The status of marriage, the social institution which that status reflects, and the rights and obligations which attach to that status never have been, and are not now, immutable … One obvious change in the social institution of marriage which had occurred before federation is … that the union be "the voluntary union for life of one man and one woman to the exclusion of all others."

The High Court goes on to note that even at the time of federation marriage could be dissolved by the civil courts.

This also highlights the difficulty with the member for Moore's contribution that:

Marriage is not a romantic notion; it is an important social institution that deals with progeny.

Actually, historically, marriage was a legal contract that determined who inherited property. We have clearly moved on from this being the primary notion of marriage a long time ago. I think this is very important, because it goes to demonstrate that for a long time the nature of marriage has not been something constrained by the view of a particular belief structure. More importantly, it is not even something determined by one or a group of belief structures. We have divorce and we have civil marriages—not religious marriages—in this country.

I am a practicing Catholic, and for me this point is very important. Just as Catholics have fought for centuries against the imposition of Protestantism, and other religious groups have suffered persecution at the hands of various Christian groups, we should not now revert—nay, regress—to becoming a nation that determines its laws based on specific religious views. To do so cuts across the fundamental nature of our pluralist, multicultural society.

But of course religious freedoms are also important in this context, and it is for this reason that the Marriage Act expressly states and will continue to state that there is no obligation on a minister of religion to solemnise any marriage. Rightly, it is the churches and religions that decide who, within their beliefs, may marry within the sacraments of those churches and religions. The Act even provides a mechanism for groups to become recognised denominations under the Marriage Act. These protections would remain.

In this context I relay my great excitement at learning the news late last year that one of my best mates, Drew, would be marrying his partner, Liam, earlier this year. You see, Drew and Liam are lucky, because Liam holds a British passport, so they were able to be married at the UK High Commission in Sydney. This was followed by a lovely ceremony and party, which both their families and many friends attended. Alas, their UK marriage is not recognised here in Australia. Not only is this discriminatory and unfair—it is frankly absurd! We are the last English speaking nation to make this change.

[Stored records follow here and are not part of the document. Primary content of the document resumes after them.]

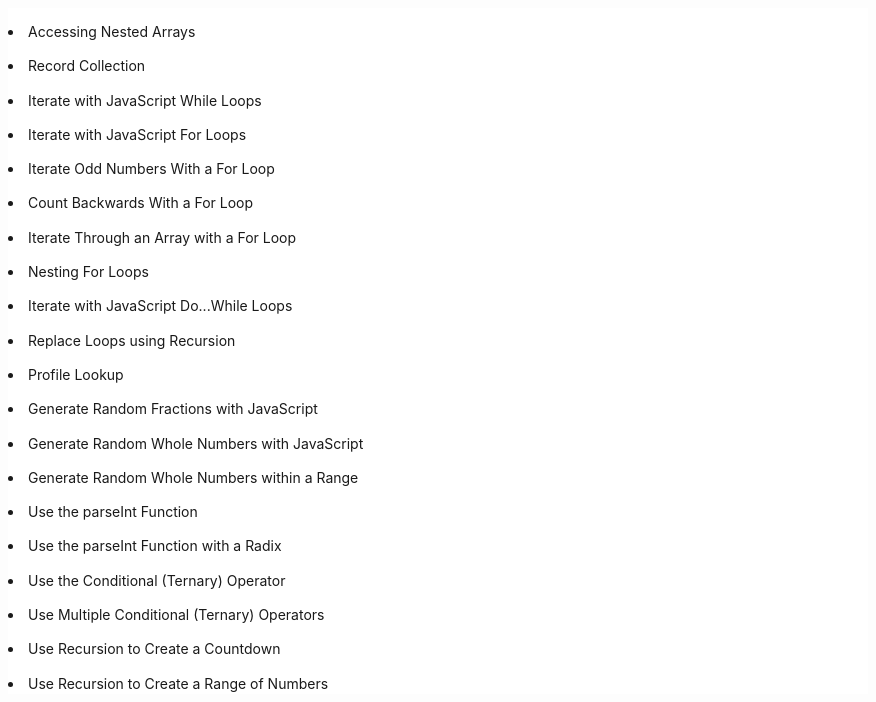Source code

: <li> Accessing Nested Arrays</li>

<li> Record Collection</li>

<li> Iterate with JavaScript While Loops</li>

<li> Iterate with JavaScript For Loops</li>

<li> Iterate Odd Numbers With a For Loop</li>

<li> Count Backwards With a For Loop</li>

<li> Iterate Through an Array with a For Loop</li>

<li> Nesting For Loops</li>

<li> Iterate with JavaScript Do...While Loops</li>

<li> Replace Loops using Recursion</li>

<li> Profile Lookup</li>

<li> Generate Random Fractions with JavaScript</li>

<li> Generate Random Whole Numbers with JavaScript</li>

<li> Generate Random Whole Numbers within a Range</li>

<li> Use the parseInt Function</li>

<li> Use the parseInt Function with a Radix</li>

<li> Use the Conditional (Ternary) Operator</li>

<li> Use Multiple Conditional (Ternary) Operators</li>

<li> Use Recursion to Create a Countdown</li>

<li> Use Recursion to Create a Range of Numbers</li>

</ol>

<style>
    li{
        padding-top: 1rem;
    }
</style>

The people want a change, and I want my friends Drew and Liam, Stephen and Dennis and many, many others around Australia to have their loving relationships recognised and acknowledged by the state and our society, just as they recognise that of my wife Annabel and me.

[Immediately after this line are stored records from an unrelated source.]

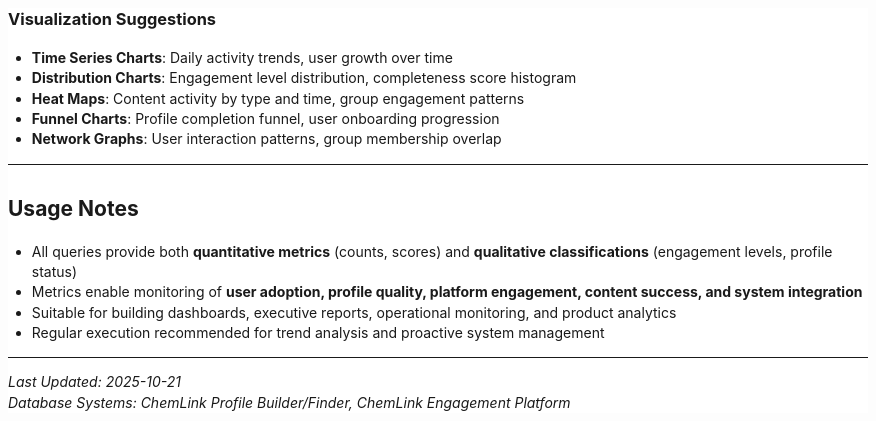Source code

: ### Visualization Suggestions
- **Time Series Charts**: Daily activity trends, user growth over time
- **Distribution Charts**: Engagement level distribution, completeness score histogram  
- **Heat Maps**: Content activity by type and time, group engagement patterns
- **Funnel Charts**: Profile completion funnel, user onboarding progression
- **Network Graphs**: User interaction patterns, group membership overlap

---

## Usage Notes

- All queries provide both **quantitative metrics** (counts, scores) and **qualitative classifications** (engagement levels, profile status)
- Metrics enable monitoring of **user adoption, profile quality, platform engagement, content success, and system integration**
- Suitable for building dashboards, executive reports, operational monitoring, and product analytics
- Regular execution recommended for trend analysis and proactive system management

---

*Last Updated: 2025-10-21*  
*Database Systems: ChemLink Profile Builder/Finder, ChemLink Engagement Platform*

And finally, this is not just me, it is not just my Labor colleagues, or Labor and the cross bench. We are presently playing out an absurd farce in this place—a tyranny of a minority within a majority. A majority of the members of this House, as well as a majority of those in the Senate, want to vote to make marriage equality a reality. And yet, in the institution that should not just embody and represent our democratic ideals but also live and breathe them, we cannot have a vote to make marriage equality law because the Prime Minister is too gutless to stand up for what he actually believes in and allow the one thing that apparently defines the Liberal Party to occur—a free vote. We have a Prime Minister that is scared of his party room and scared of our democratic institutions and so is prepared to deny equality to LGBTI Australia. Shame, Prime Minister, shame!